My new piece. Please feedback!!

String quartet 2. movement "Thunderstorm over the river"

I hope you like it!


----------



## contra7

Something fresh, something new...

Nocturne in A flat major


----------



## Kopachris

Wonderful as usual, contra!


----------



## ricardo_jvc6

Contra, I love your nocturne the way you made it. Good job. I see some good talent in there. But could you use some dynamics, I see the music as mechanical Piano being played without love. You can do better than that 

Edit: I also see you made it Chopin like.


----------



## contra7

Thank you all for your kind comments!
Here is something new, after much time.

Marina's theme


----------



## Pizzicato

I love your compositions Contra. I was just wondering what happened to your earlier pieces though (e.g Christmas March, Clarinet Quintet.) I would love to hear them.


----------



## contra7

@Pizzicato: I removed earlier pieces because these was just practice pieces. Thank you for your kind comment!!
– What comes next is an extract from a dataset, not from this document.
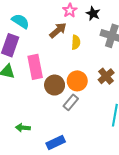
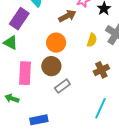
yellow semicircle: (76, 42) -> (92, 40), moved
pink rectangle: (35, 67) -> (25, 73), moved
orange circle: (77, 81) -> (56, 43), moved

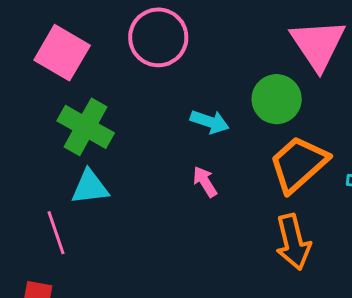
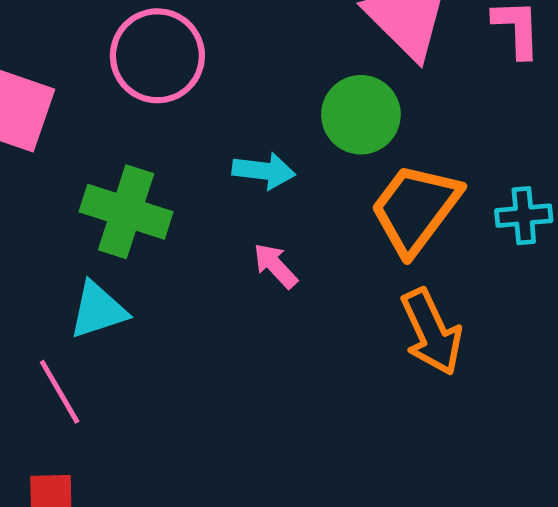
green cross: (86, 127) -> (126, 212), moved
Something new again. Thanks for listetning!

Prelude for The Nutcracker


----------



## contra7

Here are my 2 new pieces. Thank you for listening!! I hope you'll enjoy and a feedback would be nice! 

Prelude for String Quartet

Scherzo for Piano


----------



## contra7

Again something new! Composition in style of Eric Satie for piano and tape with sounds of rain. Thanks for listening!

In a 'Satietic' Mood


----------